You have to come up with your own language. I’m not saying there’s a simple formula but I have found that there are some ideas that will help you create your message and respond more effectively. Here are 3 ideas to help you get started and if you want more detail, I explore this in detail in Are You Talking:
- Make it clear that the symptoms change unpredictably and frequently or infrequently, whichever is the case.
- Stay clear of medical terms and vague explanations that might create confusion.
- Focus on what you can and cannot do because of these symptoms.
- And here’s one more that’s not in the booklet: Let the other person know that you are deeply disappointed that you have to disappoint her!
You’re living with a condition you didn’t seek and you certainly don’t want. You didn’t choose this life but it sure is easy to doubt yourself and feel guilty. But that doesn’t change the fact that it’s up to you to figure out where and how to get the best healthcare you can and how you can stay ‘in the world’ as best you can. Start by sharing enough information about this unpredictable and difficult experience that no one can see so you can get what you need — and want.

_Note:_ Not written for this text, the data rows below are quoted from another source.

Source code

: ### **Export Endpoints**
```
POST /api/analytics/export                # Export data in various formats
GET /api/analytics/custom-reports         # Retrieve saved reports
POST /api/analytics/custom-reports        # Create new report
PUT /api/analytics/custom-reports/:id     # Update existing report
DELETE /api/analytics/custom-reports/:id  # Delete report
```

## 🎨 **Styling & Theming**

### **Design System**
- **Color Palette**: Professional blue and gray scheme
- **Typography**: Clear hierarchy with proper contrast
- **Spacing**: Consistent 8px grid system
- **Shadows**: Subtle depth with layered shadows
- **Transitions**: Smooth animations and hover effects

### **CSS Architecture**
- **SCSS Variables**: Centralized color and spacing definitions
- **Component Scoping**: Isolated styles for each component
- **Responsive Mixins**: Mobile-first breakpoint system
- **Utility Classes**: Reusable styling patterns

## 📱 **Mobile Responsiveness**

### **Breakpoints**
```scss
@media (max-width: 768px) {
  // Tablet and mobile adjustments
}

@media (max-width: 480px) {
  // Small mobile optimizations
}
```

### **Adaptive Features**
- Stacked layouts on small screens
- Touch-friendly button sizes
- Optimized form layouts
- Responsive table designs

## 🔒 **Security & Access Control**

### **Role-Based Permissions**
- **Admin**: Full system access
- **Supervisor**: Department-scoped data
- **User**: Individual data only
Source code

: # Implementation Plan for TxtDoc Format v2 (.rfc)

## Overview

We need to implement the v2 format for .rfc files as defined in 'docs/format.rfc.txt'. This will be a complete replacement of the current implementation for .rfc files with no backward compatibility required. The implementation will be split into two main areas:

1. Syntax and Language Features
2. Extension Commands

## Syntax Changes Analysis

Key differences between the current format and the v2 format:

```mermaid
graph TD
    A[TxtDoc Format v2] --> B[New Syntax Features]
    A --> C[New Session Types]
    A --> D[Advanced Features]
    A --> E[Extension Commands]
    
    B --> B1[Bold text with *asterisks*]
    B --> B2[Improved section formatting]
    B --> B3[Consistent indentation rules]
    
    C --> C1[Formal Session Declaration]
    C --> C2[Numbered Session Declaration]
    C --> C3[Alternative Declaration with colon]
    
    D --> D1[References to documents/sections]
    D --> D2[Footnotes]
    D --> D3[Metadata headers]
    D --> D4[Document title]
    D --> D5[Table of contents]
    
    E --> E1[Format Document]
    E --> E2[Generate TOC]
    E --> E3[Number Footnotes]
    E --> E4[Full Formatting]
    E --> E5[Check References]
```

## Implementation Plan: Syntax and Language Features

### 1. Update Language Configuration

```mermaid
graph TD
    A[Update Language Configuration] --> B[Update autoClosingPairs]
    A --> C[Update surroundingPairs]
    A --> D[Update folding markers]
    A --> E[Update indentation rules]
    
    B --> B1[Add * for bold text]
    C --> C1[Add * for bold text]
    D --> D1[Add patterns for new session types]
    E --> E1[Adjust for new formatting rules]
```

How are you doing with this? Where can you get the help you need to manage this even better than you are? Where do you turn?
Danny van Leeuwen says
The way I manage my annoying neurological pains is to get to know them intimately. Meditate on the pain. Sensation, location, travel, duration, what makes it better or worse…. It takes the edge off, helps me be less freaked out and I can manage with less medication. I find my professional team intrigued by my desire to describe it in such great detail. I’m a bit of a freak to them. Turns out that acupuncture and mindfulness help me enough with my short bursts of radiating neurological zapping that I don’t need medication and my function isn’t disturbed.
Rosalind says
So you can manage the pain sufficiently so that you don’t have to describe it to others and you are able to process it within so you’re not carrying a burden. Thank you for sharing your experience, Danny.
Joanna says
When a medical professional asks me the 1 to 10 scale question I start off by telling them for me natural childbirth and a complete small bowel obstruction is a 10 for me and my kidney stone pain is a 9. Of course I never use 10 for anything but I’ve experienced 9 frequently and often. I find that this will let them know I’m not making the pain bigger than it is. If you let them know what your pain scale is it helps them understand better since everyone’s personal scale is different.
Rosalind says
Dear Joanna – This is a very useful way of framing this. It sounds like it works well for you, too! Thank you for sharing. Rosalind
Danny van Leeuwen says
Two years later and here I am back at this post. Over the past years, I’ve been listening to people in pain and have sat at several tables with people creating apps for tools for people in pain, usually motivated by the opioid epidemic. Yesterday, it hit me anew. People who are well managing their extended new pain from injury or managing lifetime of chronic pain, seldom if ever just talk about pain, As you did in this post, they talk about pain as a shapeshifter (your word not their’s but something similar). They grasp for accurate words to describe the sensations of the moment. They have many potential solutions to try for the various forms it takes. They work hard to maintain as much normal function and life as possible. They know when it’s gotten so bad that function isn’t possible any longer and they have to accept going to bed, withdraw, and sometimes take something really strong. On the other hand, people who only think of pain as one dimensional want the pain to be gone at all cost and take whatever it takes to get a minute’s relief.